La sua pericolosità e la sua vastità erano già state rese note nel 2015 quando il generale della Forestale Sergio Costa l'aveva ribattezzata "la discarica sotterranea più grande d'Europa". Questa dicitura, proposta due anni or sono, ha trovato conferma quest'oggi grazie al provvedimento di sequestro dell‘ex cava Pozzi Ginori a Calvi Risorta, in provincia di Caserta: 47 ettari di terreno che, secondo l'ipotesi accusatoria, sarebbero stati contaminati con ingenti quantità di rifiuti pericolosi.

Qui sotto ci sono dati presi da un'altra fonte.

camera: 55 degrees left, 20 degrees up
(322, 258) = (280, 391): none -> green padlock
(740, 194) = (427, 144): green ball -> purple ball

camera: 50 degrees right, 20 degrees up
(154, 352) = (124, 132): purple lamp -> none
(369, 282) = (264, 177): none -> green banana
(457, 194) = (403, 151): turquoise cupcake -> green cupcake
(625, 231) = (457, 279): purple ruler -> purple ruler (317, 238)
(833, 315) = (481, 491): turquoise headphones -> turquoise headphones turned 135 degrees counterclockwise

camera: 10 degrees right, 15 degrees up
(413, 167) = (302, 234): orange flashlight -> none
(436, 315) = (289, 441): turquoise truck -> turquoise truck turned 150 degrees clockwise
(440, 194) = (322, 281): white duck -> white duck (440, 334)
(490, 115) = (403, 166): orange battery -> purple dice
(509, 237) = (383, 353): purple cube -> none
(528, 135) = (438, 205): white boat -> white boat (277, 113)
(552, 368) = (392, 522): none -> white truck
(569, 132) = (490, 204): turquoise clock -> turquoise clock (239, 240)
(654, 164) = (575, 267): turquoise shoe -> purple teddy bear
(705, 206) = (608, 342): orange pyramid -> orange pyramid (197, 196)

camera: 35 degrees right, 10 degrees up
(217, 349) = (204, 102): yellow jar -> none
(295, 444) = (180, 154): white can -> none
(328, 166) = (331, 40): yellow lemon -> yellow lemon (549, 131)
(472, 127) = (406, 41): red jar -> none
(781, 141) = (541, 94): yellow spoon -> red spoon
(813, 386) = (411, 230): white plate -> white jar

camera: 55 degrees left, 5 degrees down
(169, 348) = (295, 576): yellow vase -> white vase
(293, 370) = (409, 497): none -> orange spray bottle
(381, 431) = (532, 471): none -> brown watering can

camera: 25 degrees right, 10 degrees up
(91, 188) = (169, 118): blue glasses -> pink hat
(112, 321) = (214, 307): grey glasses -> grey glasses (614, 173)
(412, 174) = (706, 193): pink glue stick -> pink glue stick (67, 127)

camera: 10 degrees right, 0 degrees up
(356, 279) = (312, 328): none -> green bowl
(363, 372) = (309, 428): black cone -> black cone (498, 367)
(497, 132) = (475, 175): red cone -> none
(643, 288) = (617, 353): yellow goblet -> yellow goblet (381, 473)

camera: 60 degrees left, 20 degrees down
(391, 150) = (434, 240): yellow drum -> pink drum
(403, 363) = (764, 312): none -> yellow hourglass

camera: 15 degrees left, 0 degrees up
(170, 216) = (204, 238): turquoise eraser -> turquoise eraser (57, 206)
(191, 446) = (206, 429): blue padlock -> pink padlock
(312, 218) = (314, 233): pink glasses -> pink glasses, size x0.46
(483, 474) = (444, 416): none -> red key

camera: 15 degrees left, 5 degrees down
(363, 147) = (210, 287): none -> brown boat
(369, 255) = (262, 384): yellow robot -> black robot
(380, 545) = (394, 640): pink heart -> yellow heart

Il provvedimento, firmato dal gip del Tribunale di Santa Maria Capua Vetere su richiesta della locale Procura e messo in atto dai carabinieri del Nucleo Forestale di Caserta, ha così portato al sequestro della vastissima area.

Tutto è iniziato nel 2014, quando gli scavi del Gruppo Forestale (oggi confluito nell'Arma dei carabinieri) portarono alla luce alcuni fusti di rifiuti seppelliti nel terreno. L'anno dopo, come detto, nel 2015, si ipotizzo che l'area contaminata comprendesse 25 ettari di terreno, ipotesi che oggi, con il sequestro di 47 ettari, è stata largamente superata. Nell'inchiesta della Procura risultano indagate anche oltre 10 persone, tutte proprietarie a vario titolo dei terreni in questione, per le quali si ipotizza il reato di disastro ambientale e contaminazione delle falde acquifere. Nei campioni prelevati risulta infatti "il superamento della Concentrazione della Soglia di Contaminazione (Csc) relativi ai Policlorobifenili (Pbc) e al parametro degli idrocarburi totali".